For the majority of Texans, the draconian measures from the height of the COVID scare have mostly disappeared. Mask mandates have been abandoned even in the state’s most liberal cities. Capacity restrictions and social distancing requirements are largely a thing of the past.
But despite this reality, Texas has continued to operate under a state of emergency due to COVID for more than 26 months. Gov. Greg Abbott soon has an opportunity to finally end it.
On March 13, 2020, Abbott announced at a press conference in the Capitol that he would be declaring a state of emergency over the coronavirus after 39 cases were reported in the state of Texas.
“Declaring a state of disaster is a key component of these efforts because it allows the state to effectively serve the people of Texas without hindrance or delay,” Abbott said at the time.
But while the original order was set to expire after 30 days, it has been renewed every month since then.

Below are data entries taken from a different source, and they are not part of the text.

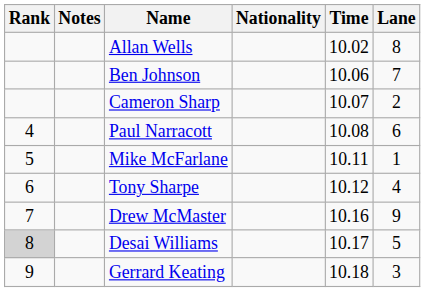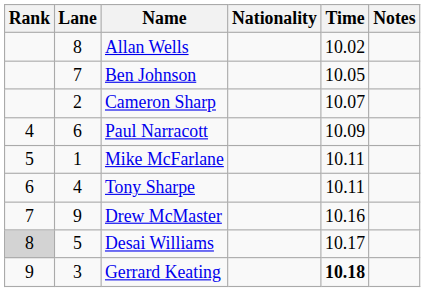columns swapped: Lane <-> Notes
Ben Johnson | Time: 10.06 -> 10.05
Paul Narracott | Time: 10.08 -> 10.09
Tony Sharpe | Time: 10.12 -> 10.11
Gerrard Keating | Time: normal -> bold
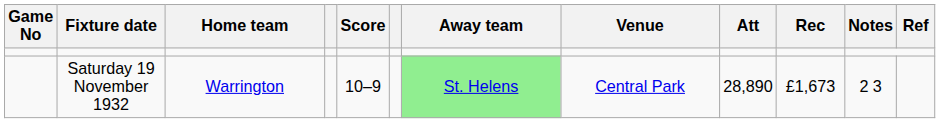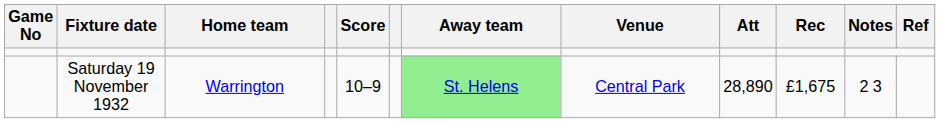Saturday 19 November 1932 | Rec: £1,673 -> £1,675
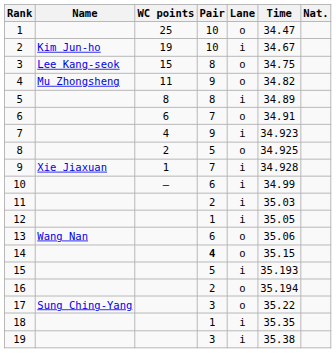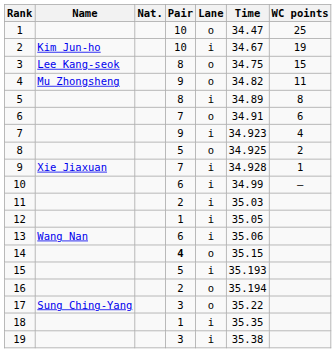columns swapped: Nat. <-> WC points
13 | Lane: o -> i
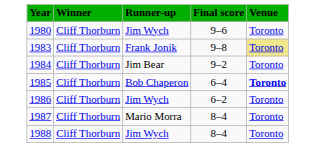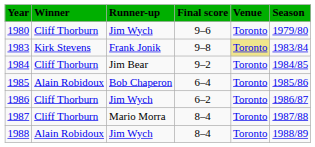+ column: Season | 1979/80 | 1983/84 | 1984/85 | 1985/86 | 1986/87 | 1987/88 | 1988/89
1983 | Winner: Cliff Thorburn -> Kirk Stevens
1985 | Winner: Cliff Thorburn -> Alain Robidoux
1985 | Venue: bold -> normal
1988 | Winner: Cliff Thorburn -> Alain Robidoux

That emergency declaration has been the basis of every COVID-related executive order issued since—including lockdowns and mask mandates, all without input from the state Legislature.
It has ignited a conversation about the proper role of executive authority in emergencies—and when it goes too far. But despite the issue of executive overreach being a stated priority of the Republican Party of Texas last year, the state Legislature failed to pass any restrictions on the practice and even refused to vote to end the emergency orders themselves.
In March, State Rep. Bryan Slaton (R–Royse City) wrote to Abbott to ask him to end the orders, saying, “What started as ‘15 days to slow the spread’ has turned into 24 months of unprecedented government regulations, a massive transfer of wealth from small businesses to mega-corporations, families separated from loved ones, and fear permeating every thought and action.”
The governor, however, has continued to extend the order. His last 30-day extension was signed on April 22 and is set to expire on Sunday, May 22.
With Sunday’s deadline to extend—or not extend—the COVID state of emergency for Texas, Gov. Abbott has the opportunity to finally put the government overreach spurred by the virus in the rearview mirror.
As of publishing, Abbott’s office did not respond to an inquiry about whether he planned to extend the order.